Durant l'hiver 1918-1919, on compta 1 milliard de malades dans le monde, et 20 à 40 millions de morts, chiffre approximatif faute de statistiques réellement fiables. Aujourd'hui, le maximum de la fourchette reste imprécis mais a été porté à 50-100 millions, après intégration des évaluations rétrospectives concernant les pays asiatiques, africains et sud-américains. au cours de ces différentes vague. Il y eut 549 000 décès aux États-Unis, premier pays touché. L'épidémie fit environ 408 000 morts en France - parmi lesquels Guillaume Apollinaire et Edmond Rostand - mais la censure de guerre en limita l'écho. Au Royaume-Uni on compta 220 000 morts. Globalement, en Europe occidentale, on enregistra sans doute près de 2 à 3 millions de morts. En Inde et en Chine il y aurait eu environ 6 millions de morts. Au Japon il y en aurait eu près de 250 000. En quelques mois, la pandémie fit plus de victimes que la Première Guerre mondiale qui venait de s'achever.

Guillaume Apollinaire, une des plus emblématiques victimes de la grippe

Espagnole

 

 

Après deux mois d'accalmie, de décembre 1918 à janvier 1919, l'année 1919 vit étrangement une recrudescence importante du nombre de cas de grippe espagnole. Cette nouvelle « vague », par chance fut mineure. du fait que l'ensemble des individus ayant déjà été atteints lors de la seconde vague de grippe présentaient désormais une immunité, et ne pouvaient donc transmettre le virus. Cette vague pandémique, qui balaya la planète entière, n'enclencha que des foyers épidémiques localisés, notamment dans les régions épargnées jusqu'alors, telle que l'Australie.

Photographie électronique du Virus de 1918 rétrospectivement reconstitué par génie génétique à partir d'échantillons de restes humains de 1918.

 

 

Les trois caractéristiques de la pandémie de 1918

La pandémie de 1918-1919 fut essentiellement caractérisée par trois faits :

- Un taux de mortalité induit inhabituellement important pour une grippe, avec une moyenne d'environ 3 % du milliard de personnes atteintes.

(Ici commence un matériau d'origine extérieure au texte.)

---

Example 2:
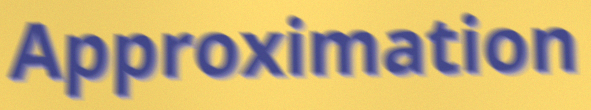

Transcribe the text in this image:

Approximation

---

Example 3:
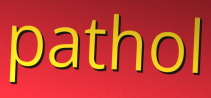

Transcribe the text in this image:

pathol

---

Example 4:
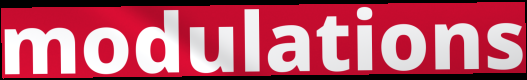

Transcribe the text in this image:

modulations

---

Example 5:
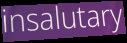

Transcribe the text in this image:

insalutaryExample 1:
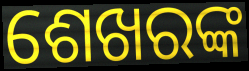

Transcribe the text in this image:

ଶେଖରଙ୍କ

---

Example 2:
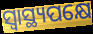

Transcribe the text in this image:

ସ୍ଵାସ୍ଥ୍ୟପକ୍ଷେ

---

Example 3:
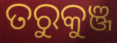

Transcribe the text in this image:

ତରୁକୁଞ୍ଜ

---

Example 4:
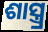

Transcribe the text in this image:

ଶାସ୍ତ୍ର୍ର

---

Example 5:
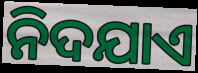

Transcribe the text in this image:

ନିଦଯାଏ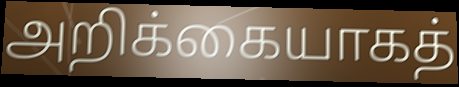
அறிக்கையாகத்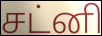
சட்னிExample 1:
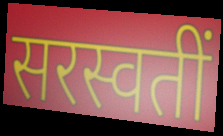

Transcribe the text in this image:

सरस्वतीं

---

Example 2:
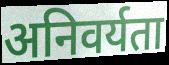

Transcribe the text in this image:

अनिवर्यता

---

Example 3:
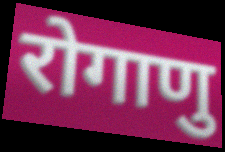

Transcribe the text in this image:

रोगाणु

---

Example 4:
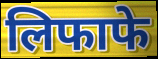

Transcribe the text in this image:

लिफाफे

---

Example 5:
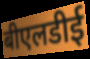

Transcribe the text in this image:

बीएलडीई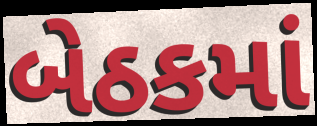
બેઠકમાં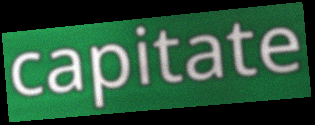
capitate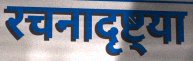
रचनादृष्ट्या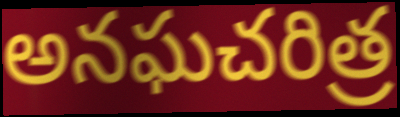
అనఘచరిత్ర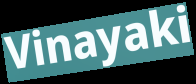
Vinayaki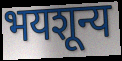
भयशून्य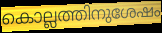
കൊല്ലത്തിനുശേഷം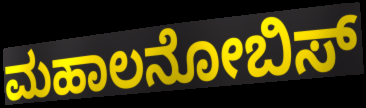
ಮಹಾಲನೋಬಿಸ್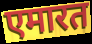
एमारतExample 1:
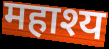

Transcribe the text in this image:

महाश्य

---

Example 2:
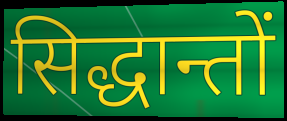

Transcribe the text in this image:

सिद्धान्तों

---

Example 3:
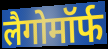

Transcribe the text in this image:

लैगोमॉर्फ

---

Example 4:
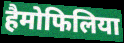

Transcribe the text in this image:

हैमोफिलिया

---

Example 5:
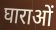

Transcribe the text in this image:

घाराओंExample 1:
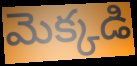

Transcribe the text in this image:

మెక్కడి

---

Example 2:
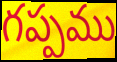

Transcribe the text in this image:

గప్పము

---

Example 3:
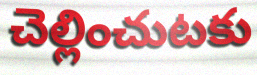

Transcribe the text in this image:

చెల్లించుటకు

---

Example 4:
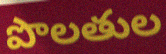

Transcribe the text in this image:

పొలతుల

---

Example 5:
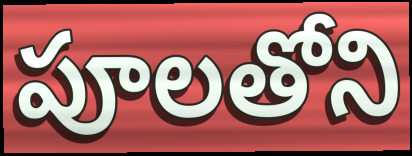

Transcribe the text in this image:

పూలతోని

- Une morbidité extrêmement élevée, estimée à 50 à 70 % de la population mondiale atteinte. Ceci s'expliquant par le fait qu'il s'agissait d'un virus grippal de type nouveau vis-à-vis duquel la population ne possédait aucune immunité.

- Une courbe de mortalité inhabituelle, avec un pic chez les 20-40 ans. Pour expliquer ce fait, on avança d'abord que cette tranche d’âge (notamment pour des raisons professionnelles ou de guerre) était celle qui se déplaçait le plus où cotoyait le plus de personnes, la multiplicité des contacts augmentant le risque d’être contaminé. Cette constatation avait déjà été faite lors de l’épidémie de choléra de 1866 à Liège. Mais, en fait c’est le système immunitaire de cette classe d’âge qui a trop vigoureusement réagi à ce nouveau virus, en déclenchant une "tempête de cytokines" qui endommageait tous les organes, au point de tuer nombre de malades.

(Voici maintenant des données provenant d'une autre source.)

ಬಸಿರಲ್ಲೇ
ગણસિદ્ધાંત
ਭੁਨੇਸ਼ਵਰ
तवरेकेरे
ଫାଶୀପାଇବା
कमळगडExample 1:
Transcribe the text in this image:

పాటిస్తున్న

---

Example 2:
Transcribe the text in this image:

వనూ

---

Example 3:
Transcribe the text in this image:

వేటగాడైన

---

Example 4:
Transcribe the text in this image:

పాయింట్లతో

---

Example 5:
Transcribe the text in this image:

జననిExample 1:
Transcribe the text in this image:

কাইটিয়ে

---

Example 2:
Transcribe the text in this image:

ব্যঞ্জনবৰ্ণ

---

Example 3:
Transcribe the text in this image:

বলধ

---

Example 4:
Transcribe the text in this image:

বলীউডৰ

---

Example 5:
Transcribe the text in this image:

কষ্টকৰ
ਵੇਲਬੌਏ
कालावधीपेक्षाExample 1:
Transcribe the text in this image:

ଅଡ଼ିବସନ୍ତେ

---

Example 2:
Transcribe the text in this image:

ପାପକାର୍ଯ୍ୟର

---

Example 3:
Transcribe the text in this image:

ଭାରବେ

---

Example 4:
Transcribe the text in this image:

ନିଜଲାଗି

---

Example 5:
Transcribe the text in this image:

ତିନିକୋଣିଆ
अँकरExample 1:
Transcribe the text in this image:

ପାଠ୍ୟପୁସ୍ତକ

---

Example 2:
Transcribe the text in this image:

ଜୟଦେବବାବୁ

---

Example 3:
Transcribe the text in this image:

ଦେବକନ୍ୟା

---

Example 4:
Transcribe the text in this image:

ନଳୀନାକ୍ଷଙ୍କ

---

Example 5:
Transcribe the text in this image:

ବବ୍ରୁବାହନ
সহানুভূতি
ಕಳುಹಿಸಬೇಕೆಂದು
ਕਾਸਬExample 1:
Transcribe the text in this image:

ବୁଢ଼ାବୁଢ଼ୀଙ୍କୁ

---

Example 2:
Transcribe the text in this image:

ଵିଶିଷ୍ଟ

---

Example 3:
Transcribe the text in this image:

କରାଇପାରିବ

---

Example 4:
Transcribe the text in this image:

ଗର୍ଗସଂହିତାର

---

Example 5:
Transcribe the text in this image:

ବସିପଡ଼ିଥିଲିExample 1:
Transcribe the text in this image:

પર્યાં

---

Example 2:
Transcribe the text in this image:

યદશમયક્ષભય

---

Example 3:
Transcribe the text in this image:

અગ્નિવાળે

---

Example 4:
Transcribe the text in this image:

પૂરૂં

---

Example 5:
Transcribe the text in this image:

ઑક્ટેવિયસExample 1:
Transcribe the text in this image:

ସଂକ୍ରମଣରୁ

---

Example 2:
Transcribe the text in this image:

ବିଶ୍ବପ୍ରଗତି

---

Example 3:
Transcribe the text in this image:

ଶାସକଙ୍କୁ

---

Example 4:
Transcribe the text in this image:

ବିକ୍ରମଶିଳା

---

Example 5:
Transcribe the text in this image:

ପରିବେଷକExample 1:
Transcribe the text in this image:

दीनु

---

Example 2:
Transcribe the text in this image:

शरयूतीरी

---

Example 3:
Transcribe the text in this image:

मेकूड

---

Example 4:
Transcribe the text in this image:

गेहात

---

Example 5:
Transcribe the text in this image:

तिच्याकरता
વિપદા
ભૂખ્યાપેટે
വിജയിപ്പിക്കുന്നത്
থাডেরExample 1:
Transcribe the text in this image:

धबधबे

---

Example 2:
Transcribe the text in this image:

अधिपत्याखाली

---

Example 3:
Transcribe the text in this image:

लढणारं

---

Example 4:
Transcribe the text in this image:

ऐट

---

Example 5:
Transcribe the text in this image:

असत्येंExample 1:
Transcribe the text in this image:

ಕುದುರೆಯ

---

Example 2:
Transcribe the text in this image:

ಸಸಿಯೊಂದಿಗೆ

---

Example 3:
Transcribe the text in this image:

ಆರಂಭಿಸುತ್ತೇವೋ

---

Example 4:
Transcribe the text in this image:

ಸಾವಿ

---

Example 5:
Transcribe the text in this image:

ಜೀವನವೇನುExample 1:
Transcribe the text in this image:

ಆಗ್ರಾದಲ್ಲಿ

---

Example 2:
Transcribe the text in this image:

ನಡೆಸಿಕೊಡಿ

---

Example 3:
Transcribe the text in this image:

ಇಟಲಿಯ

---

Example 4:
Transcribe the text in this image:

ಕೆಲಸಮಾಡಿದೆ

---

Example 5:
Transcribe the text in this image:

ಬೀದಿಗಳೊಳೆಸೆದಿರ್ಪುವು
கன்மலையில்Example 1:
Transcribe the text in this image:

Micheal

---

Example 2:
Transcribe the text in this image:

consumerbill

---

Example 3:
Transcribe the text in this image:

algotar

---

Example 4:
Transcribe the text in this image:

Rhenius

Ainsi, au total, sur une population mondiale estimée à l'époque à environ 1,9 milliard d'individus, l'ensemble des estimations évaluent à plus d'un milliard le nombre de personnes atteintes par la première grande pandémie de l’ère moderne, sans distinction de continent, d'ethnie ou du niveau technologique de leur civilisation.